═════ EXTRACT PROVIDED ═════

5.1 Rivals or friends?
In the thirty years since the launch of the ‘four modernisations’ in China, its economy has been the fastest-growing in the world, averaging 8.1 per cent per capita GDP growth (Hausmann et al., 2006, p.1), and is at the epicentre of a worldwide shift of industrial production to Asia. The country’s recent foreign policy has focused on maintaining the international preconditions for this internal development and reducing the ability of the USA (or others) to frustrate its international ambitions. (According to some commentators, the domestic legitimacy of the Chinese government now rests squarely on national unity and economic performance – communist ideology no longer plays a significant role.) Accordingly, China has embraced multilateralism as a means of countering US primacy, seeking to dissuade Japan and Australia from developing strengthened bilateral ties with the USA – ties that would be, in effect, directed against China. This is, however, a conditional and partial embrace of multilateralism, since ‘Beijing still views national military power as the primary guarantee of “comprehensive security”’ (Goldstein, 2001, p.844). Furthermore, some realists have argued that China could be ‘far more powerful and dangerous than any of the potential hegemons that the United States confronted in the twentieth century’ and that the USA should ‘do what it can to slow the rise of China’ (Mearsheimer, 2001, pp.401–2).
In the case of Russia, as the successor state to the Soviet Union, it has had to make the most dramatic adjustment to the post-Cold-War world, and Russian foreign policy is still in a state of considerable ﬂux. While Russian integration into structures of global economic management might signal an arena of common interests with the liberal core – it is a member of the G8 and aspires to membership of the WTO – initial hopes of post-Cold-War cooperation soured, especially in the closing years of the Bush administration. Then, conflicts over Russia’s ‘near abroad’ – the former Soviet Republics that (re)gained independence after the dissolution of the Soviet Union – centred on Russia’s attempts to maintain influence in the region and in preventing the eastward expansion of the EU and NATO. A series of disputes arose: over contested elections in Ukraine in 2004, where a rerun of a fraudulent election delivered victory to the pro-Western opposition; over the accession to NATO of seven new members, including the former Soviet states of Estonia, Latvia and Lithuania; and in 2008, over the war between Russia and Georgia in the disputed territory of South Ossetia. Russian disputes with Ukraine over supplies of natural gas, which led to Russia suspending supplies in 2009, and by knock-on effect stopping supplies to other European countries, emphasised the strategic vulnerability of Western Europe to Russian energy resources and policy. Added to these problems, the Bush administration’s pursuit of a missile defence shield, with bases and listening stations in Poland and the Czech Republic, resurrected the spectre of ‘Cold-War-style’ confrontations with Russia.

═════ INPUT DATA ═════

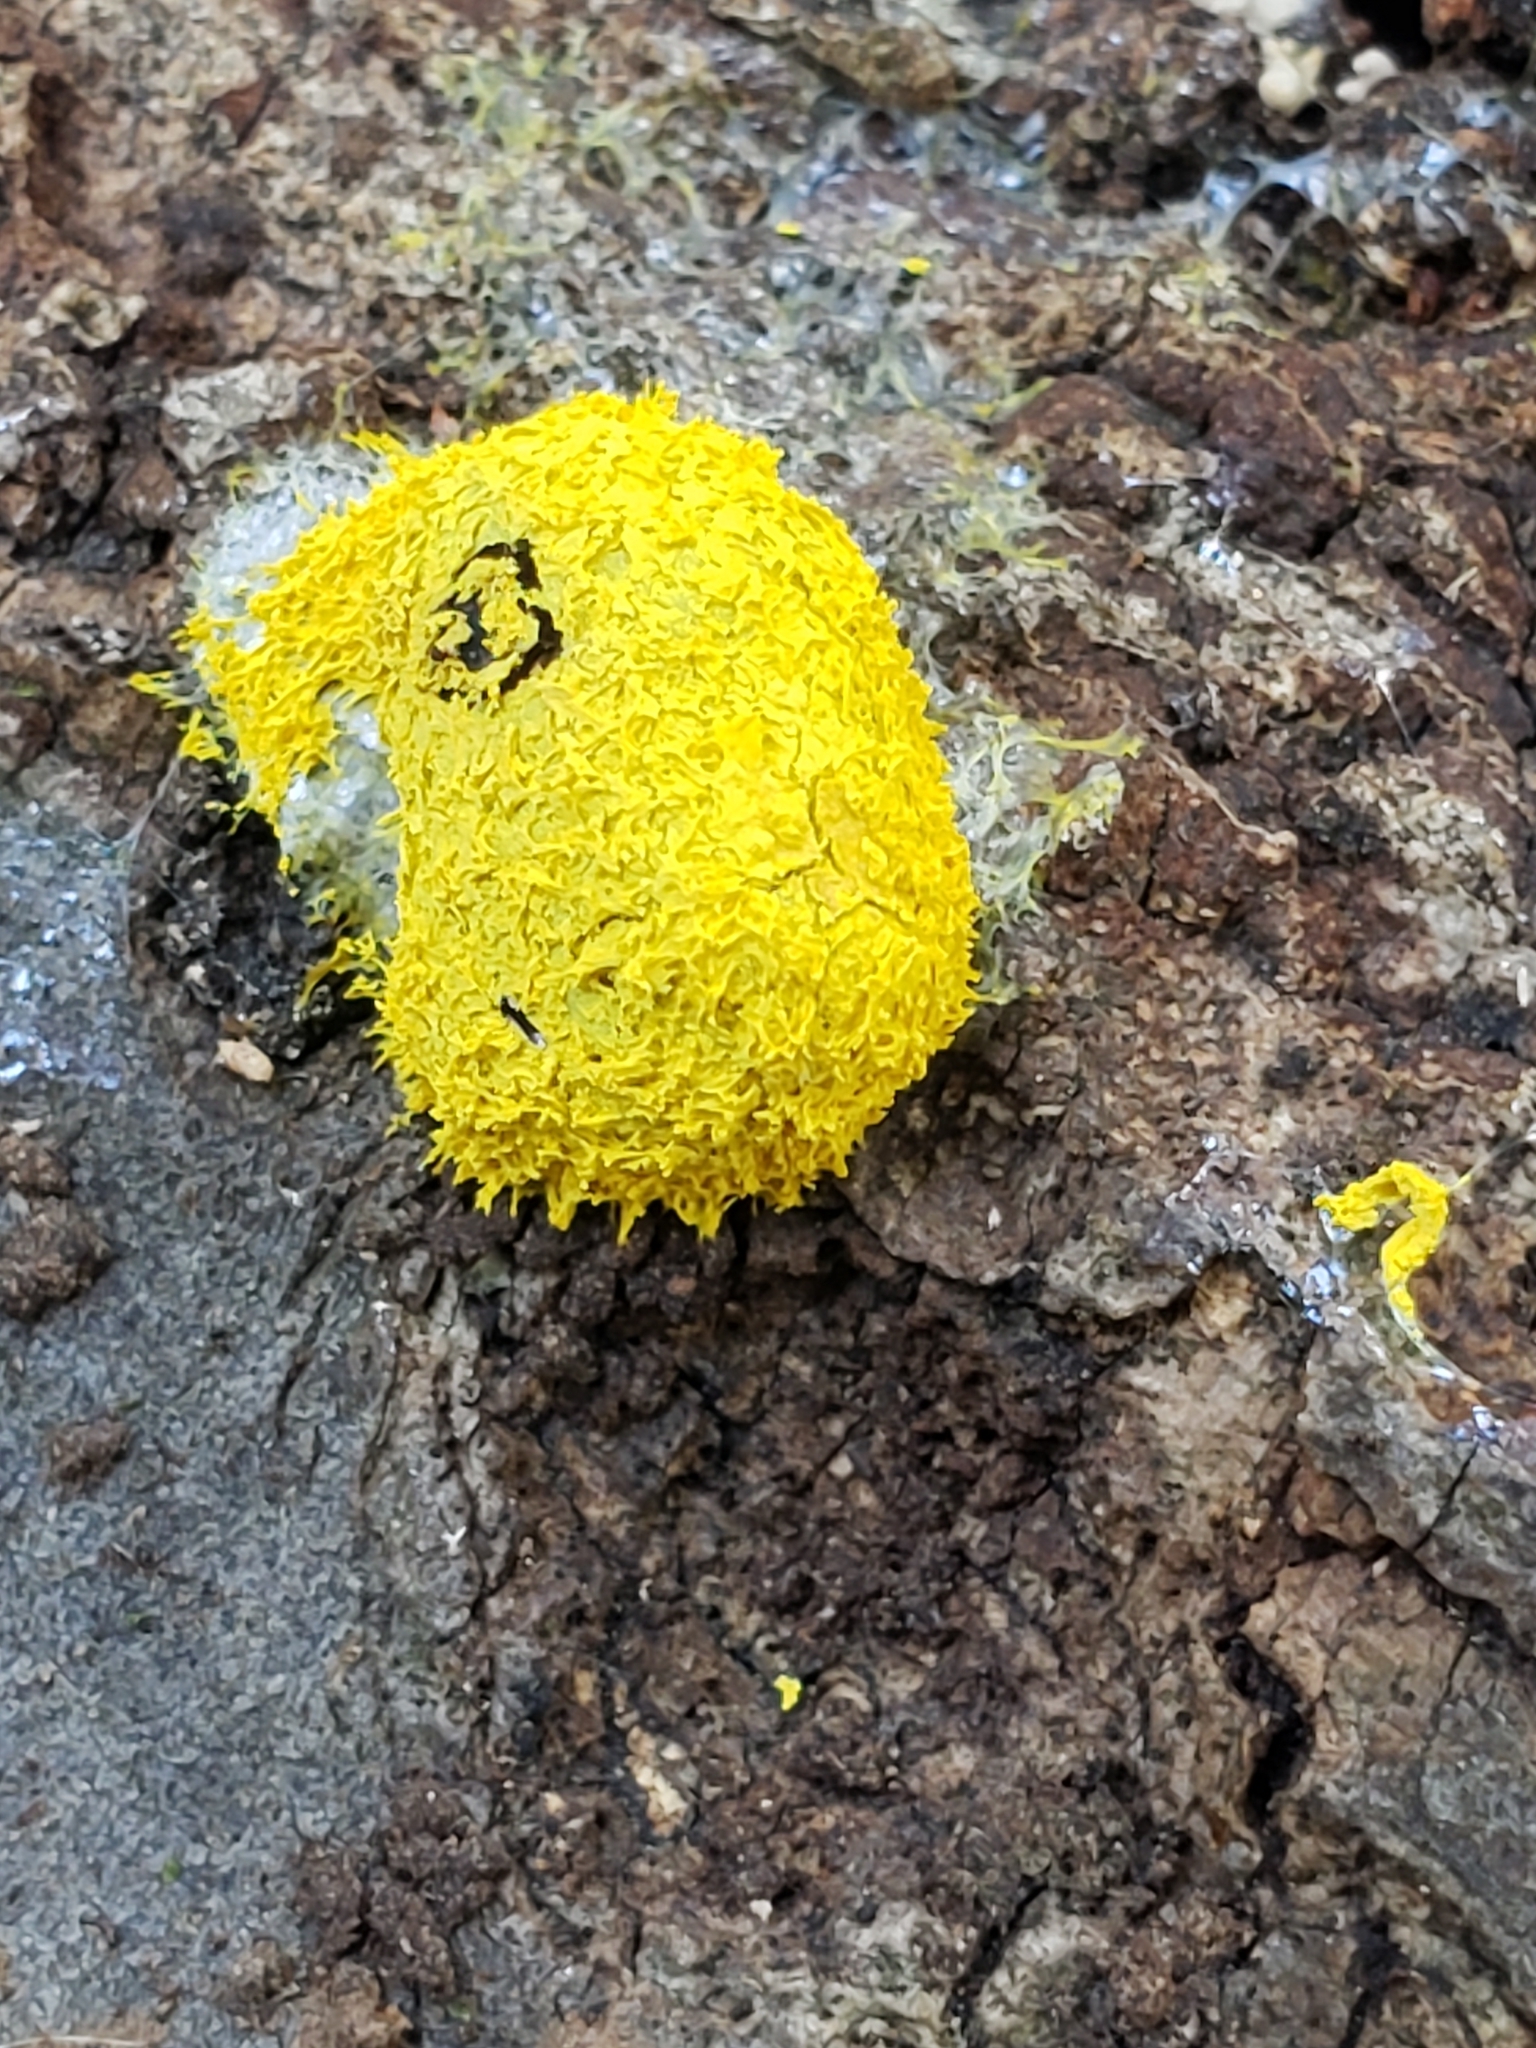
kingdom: Protozoa
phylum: Mycetozoa
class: Myxomycetes
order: Physarales
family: Physaraceae
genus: Fuligo
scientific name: Fuligo septica
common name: Dog vomit slime mold
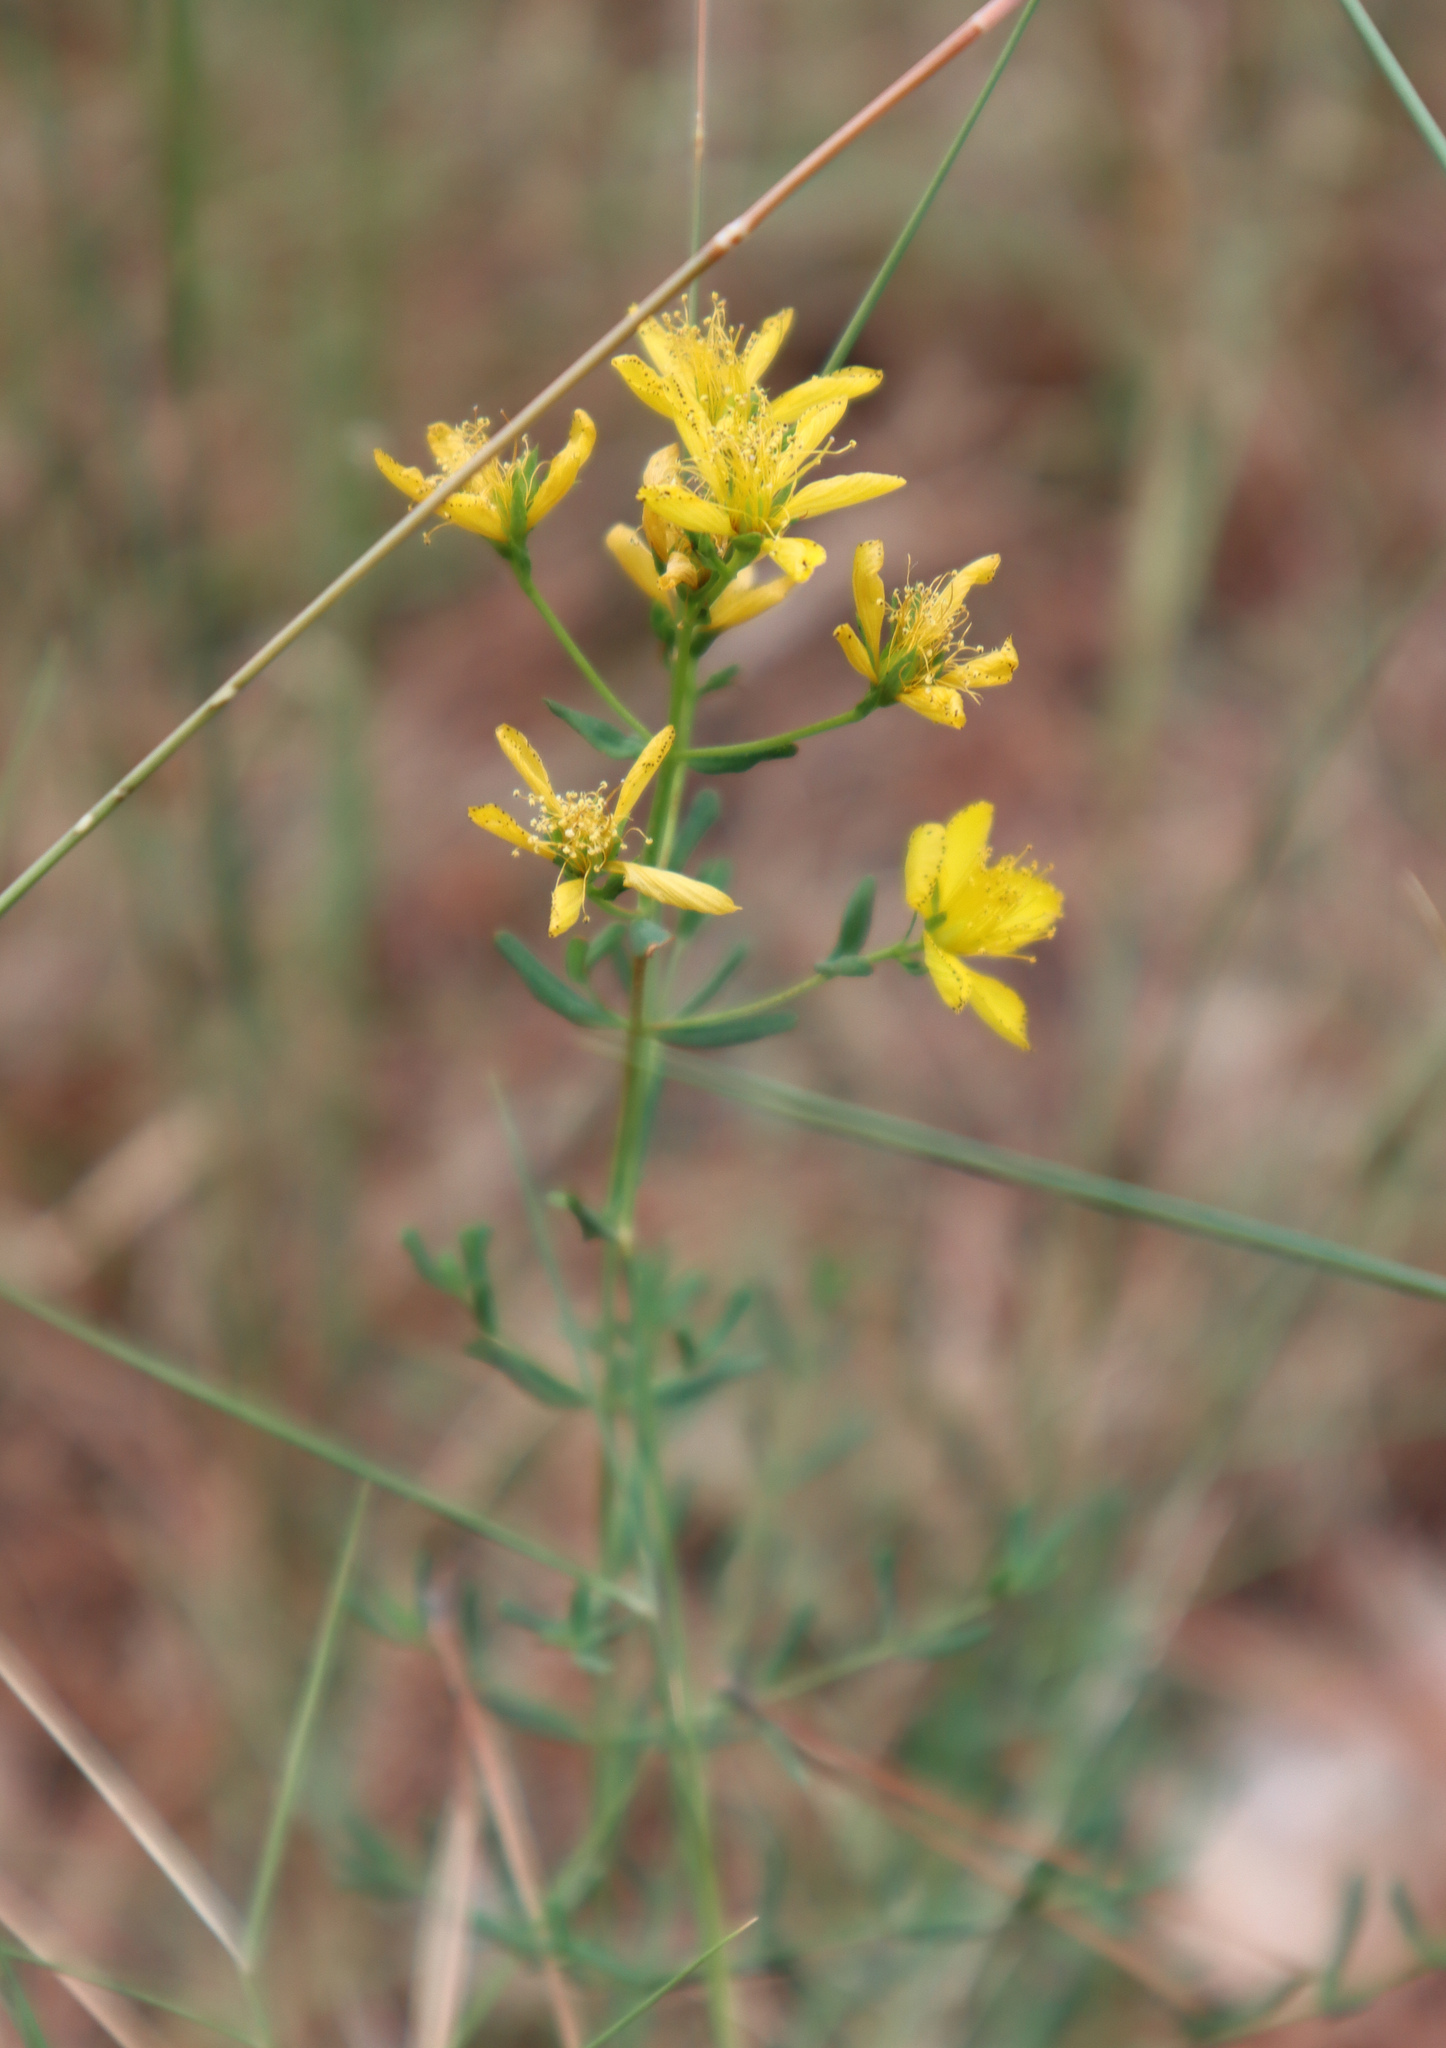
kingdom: Plantae
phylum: Tracheophyta
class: Magnoliopsida
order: Malpighiales
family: Hypericaceae
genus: Hypericum
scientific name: Hypericum perforatum
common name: Common st. johnswort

═════

GIVEN PROBLEM 1
Based on the text on China and Russia, decide whether each statement agrees with it: (a) China's per capita GDP growth averaged 8.1 per cent; (b) Russia is a member of the WTO; (c) Russia suspended gas supplies after its disputes with Ukraine in 2008. Answer yes or no for each, quoting the deciding words of the text.
GIVEN PROBLEM 2
Output as a Markdown table the lines of the records, starting with the line containing "order: Malpighiales" and going on through the end of the records. Use the columns No. and Line, give each row a number, and leave out blank lines.

FULL RESPONSE 1
(a) Yes: "averaging 8.1 per cent per capita GDP growth"
(b) No: "it is a member of the G8 and aspires to membership of the WTO"
(c) No: "which led to Russia suspending supplies in 2009"

FULL RESPONSE 2
| No. | Line |
|---|---|
| 1 | order: Malpighiales |
| 2 | family: Hypericaceae |
| 3 | genus: Hypericum |
| 4 | scientific name: Hypericum perforatum |
| 5 | common name: Common st. johnswort |